Ich verstehe die Frage nicht ganz. Was wurde statt _Sie_ verwendet?


----------



## giorgik5

Frieder said:


> Ich verstehe die Frage nicht ganz. Was wurde statt _Sie_ verwendet?


z.B. Kannt Ihr mir das reichen? anstatt - Können Sie mir das reichen?


----------



## διαφορετικός

Um die Frage zu beantworten, zitiere ich aus Höflichkeitsform – Wikipedia:


> Die Anredeform mit „Ihr“ wird gelegentlich als _Ihrzen_ bezeichnet und gilt entweder als veraltet oder als aus der jeweiligen Dialektform übernommen.


----------



## bearded

Frieder said:


> Ich verstehe die Frage nicht ganz. Was wurde statt _Sie_ verwendet?


Das steht doch in #1.  Statt 'Sie' wurde 'Ihr' verwendet.
Ich würde sagen: ja, bei den Serien ist es ein veralteter Gebrauch.


----------



## Kajjo

giorgik5 said:


> In einigen Serien habe ich gehört, dass Ihr anstatt Sie(3.Pl. für Höflichkeit) verwendet wurde?


Das ist sehr altes Deutsch und eine damalige Höflichkeitsform. In Filmen oder Serien klingt es dann immer gleich mittelalterlich und nach Adel.


----------



## berndf

Kajjo said:


> Das ist sehr altes Deutsch und eine damalige Höflichkeitsform. In Filmen oder Serien klingt es dann immer gleich mittelalterlich und nach Adel.

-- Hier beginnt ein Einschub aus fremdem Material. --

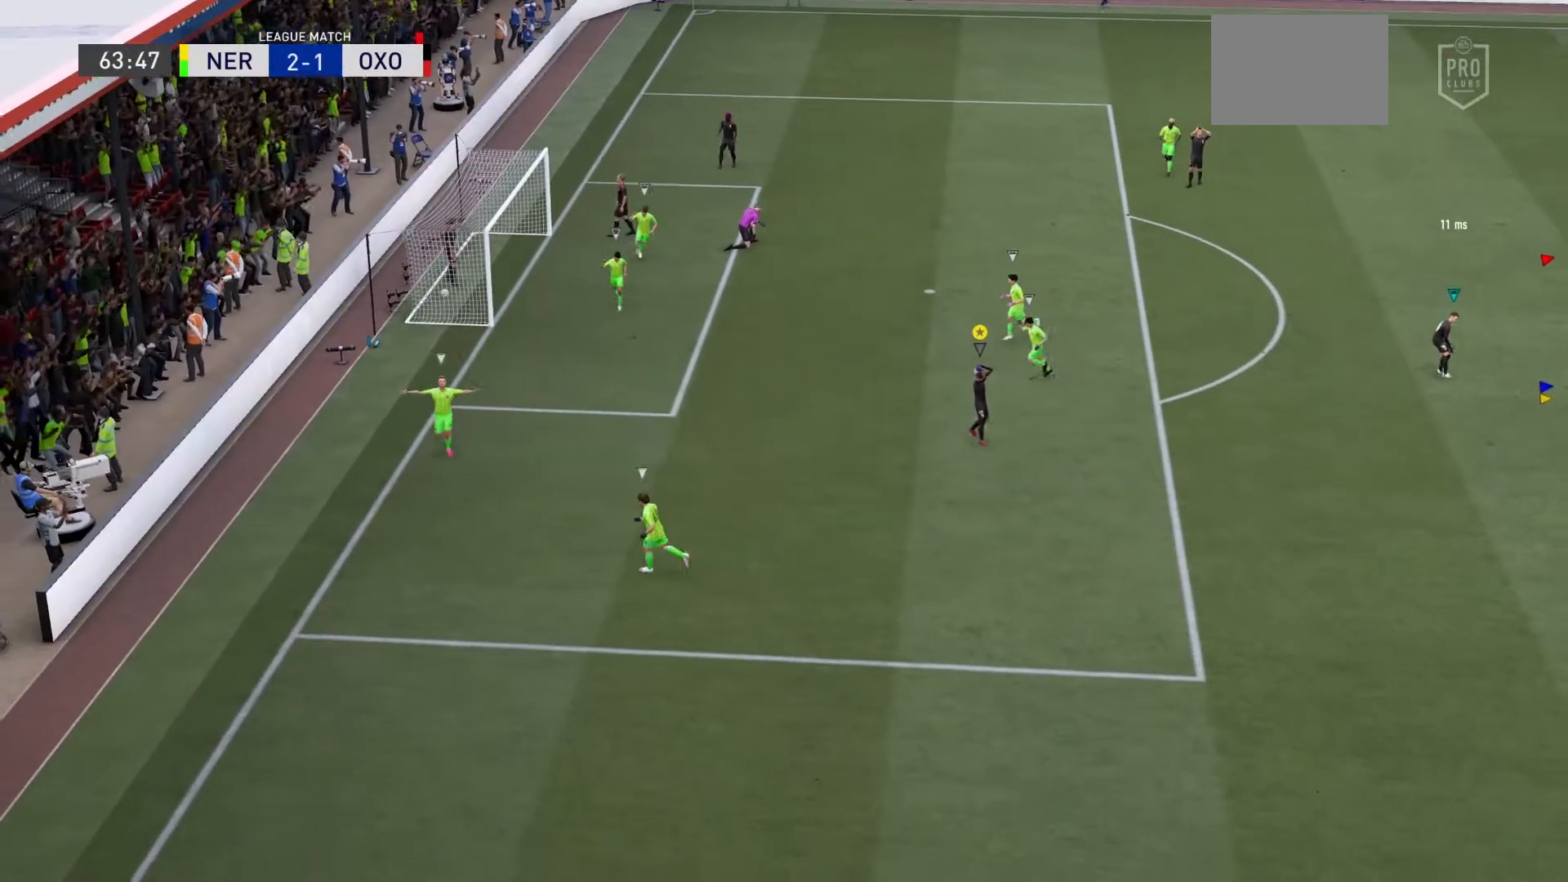
{"buttons": [], "left_stick": "center", "events": []}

Naja, so alt nun auch wieder nicht. Das _Siezen _kam erst im gehobenen Bürgertum des 18. Jahrhunderts auf, um die standesabhängige Asymmetrie von _Ihrzen_ und _Erzen _zu überwinden. Allgemein durchgesetzt hat sich dies in Deutschland und Österreich aber erst im Laufe des 19. Jahrhunderts, in der Schweiz östlich der Reuss bis Mitte des 20. Jahrhunderts und westlich der Reuss bis heute nicht.


----------



## Kajjo

berndf said:


> Naja, so alt nun auch wieder nicht.


Na ja, das ist für mich schon sehr alt. Wenn man bedenkt, dass sich Hochdeutsch ja auch erst um 1800 schriftsprachlich so richtig etabliert hat. 

Aus zeitgenössischer Sicht klingt "Ihrzen" nach Vergangenheit und soll in Filmen und Serien auch so wahrgenommen werden. Und zwar typischerweise nicht nach >1850 sondern noch viel älter.


----------



## JClaudeK

giorgik5 said:


> z.B. Kannt Könnt Ihr mir das reichen? anstatt - Können Sie mir das reichen?


Bist Du sicher, dass es sich nicht einfach um eine ganz normale Anrede handelt, nämlich um duzen im Plural!



*Singular**Plural*Kannst *du* mir das reichen?Könnt *ihr* mir das reichen?Willst *du* mit uns kommen?Wollt *ihr* mit uns kommen?


----------



## Hutschi

Da kann man bei entsprechendem historischem Kontext  ziemlich sicher sein.
Mittelalterlich klingt es aber eher nicht.  (Das Mittelalter liegt etwa zwischen 500 und 1500). 



giorgik5 said:


> In einigen Serien habe ich gehört, dass Ihr anstatt Sie(3.Pl. für Höflichkeit) verwendet wurde? Könnt ihr mir erklären, warum ist es so? Ist das Altdeutsch?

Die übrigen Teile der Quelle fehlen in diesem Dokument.